**** WORKING DATA ****
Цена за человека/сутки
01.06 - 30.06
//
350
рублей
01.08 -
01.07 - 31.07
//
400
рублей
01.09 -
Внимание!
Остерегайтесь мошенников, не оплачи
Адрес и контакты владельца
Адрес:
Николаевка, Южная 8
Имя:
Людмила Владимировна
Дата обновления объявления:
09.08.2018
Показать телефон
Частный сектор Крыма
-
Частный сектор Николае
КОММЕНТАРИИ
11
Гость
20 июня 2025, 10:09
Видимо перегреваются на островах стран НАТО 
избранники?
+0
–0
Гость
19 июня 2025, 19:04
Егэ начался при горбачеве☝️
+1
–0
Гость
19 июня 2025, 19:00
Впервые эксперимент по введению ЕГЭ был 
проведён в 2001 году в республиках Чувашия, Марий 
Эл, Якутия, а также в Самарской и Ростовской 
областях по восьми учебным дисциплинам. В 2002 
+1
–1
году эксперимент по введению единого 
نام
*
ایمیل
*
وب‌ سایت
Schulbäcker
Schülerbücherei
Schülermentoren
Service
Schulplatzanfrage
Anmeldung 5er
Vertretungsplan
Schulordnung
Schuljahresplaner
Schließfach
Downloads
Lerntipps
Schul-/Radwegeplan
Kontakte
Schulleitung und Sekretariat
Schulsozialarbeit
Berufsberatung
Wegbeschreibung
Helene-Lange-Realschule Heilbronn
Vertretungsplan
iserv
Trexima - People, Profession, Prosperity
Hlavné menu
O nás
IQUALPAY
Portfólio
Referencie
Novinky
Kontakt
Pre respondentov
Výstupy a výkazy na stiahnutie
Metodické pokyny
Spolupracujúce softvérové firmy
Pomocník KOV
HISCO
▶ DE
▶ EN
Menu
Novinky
****
» BRIEF
Present every line of the data above as a Markdown table, skipping blank lines, with the columns "Row" for a running number and "Line" for the line itself.

» RESULT OF THIS EXERCISE
| Row | Line |
|---|---|
| 1 | Цена за человека/сутки |
| 2 | 01.06 - 30.06 |
| 3 | // |
| 4 | 350 |
| 5 | рублей |
| 6 | 01.08 - |
| 7 | 01.07 - 31.07 |
| 8 | // |
| 9 | 400 |
| 10 | рублей |
| 11 | 01.09 - |
| 12 | Внимание! |
| 13 | Остерегайтесь мошенников, не оплачи |
| 14 | Адрес и контакты владельца |
| 15 | Адрес: |
| 16 | Николаевка, Южная 8 |
| 17 | Имя: |
| 18 | Людмила Владимировна |
| 19 | Дата обновления объявления: |
| 20 | 09.08.2018 |
| 21 | Показать телефон |
| 22 | Частный сектор Крыма |
| 23 | - |
| 24 | Частный сектор Николае |
| 25 | КОММЕНТАРИИ |
| 26 | 11 |
| 27 | Гость |
| 28 | 20 июня 2025, 10:09 |
| 29 | Видимо перегреваются на островах стран НАТО  |
| 30 | избранники? |
| 31 | +0 |
| 32 | –0 |
| 33 | Гость |
| 34 | 19 июня 2025, 19:04 |
| 35 | Егэ начался при горбачеве☝️ |
| 36 | +1 |
| 37 | –0 |
| 38 | Гость |
| 39 | 19 июня 2025, 19:00 |
| 40 | Впервые эксперимент по введению ЕГЭ был  |
| 41 | проведён в 2001 году в республиках Чувашия, Марий  |
| 42 | Эл, Якутия, а также в Самарской и Ростовской  |
| 43 | областях по восьми учебным дисциплинам. В 2002  |
| 44 | +1 |
| 45 | –1 |
| 46 | году эксперимент по введению единого  |
| 47 | نام |
| 48 | * |
| 49 | ایمیل |
| 50 | * |
| 51 | وب‌ سایت |
| 52 | Schulbäcker |
| 53 | Schülerbücherei |
| 54 | Schülermentoren |
| 55 | Service |
| 56 | Schulplatzanfrage |
| 57 | Anmeldung 5er |
| 58 | Vertretungsplan |
| 59 | Schulordnung |
| 60 | Schuljahresplaner |
| 61 | Schließfach |
| 62 | Downloads |
| 63 | Lerntipps |
| 64 | Schul-/Radwegeplan |
| 65 | Kontakte |
| 66 | Schulleitung und Sekretariat |
| 67 | Schulsozialarbeit |
| 68 | Berufsberatung |
| 69 | Wegbeschreibung |
| 70 | Helene-Lange-Realschule Heilbronn |
| 71 | Vertretungsplan |
| 72 | iserv |
| 73 | Trexima - People, Profession, Prosperity |
| 74 | Hlavné menu |
| 75 | O nás |
| 76 | IQUALPAY |
| 77 | Portfólio |
| 78 | Referencie |
| 79 | Novinky |
| 80 | Kontakt |
| 81 | Pre respondentov |
| 82 | Výstupy a výkazy na stiahnutie |
| 83 | Metodické pokyny |
| 84 | Spolupracujúce softvérové firmy |
| 85 | Pomocník KOV |
| 86 | HISCO |
| 87 | ▶ DE |
| 88 | ▶ EN |
| 89 | Menu |
| 90 | Novinky |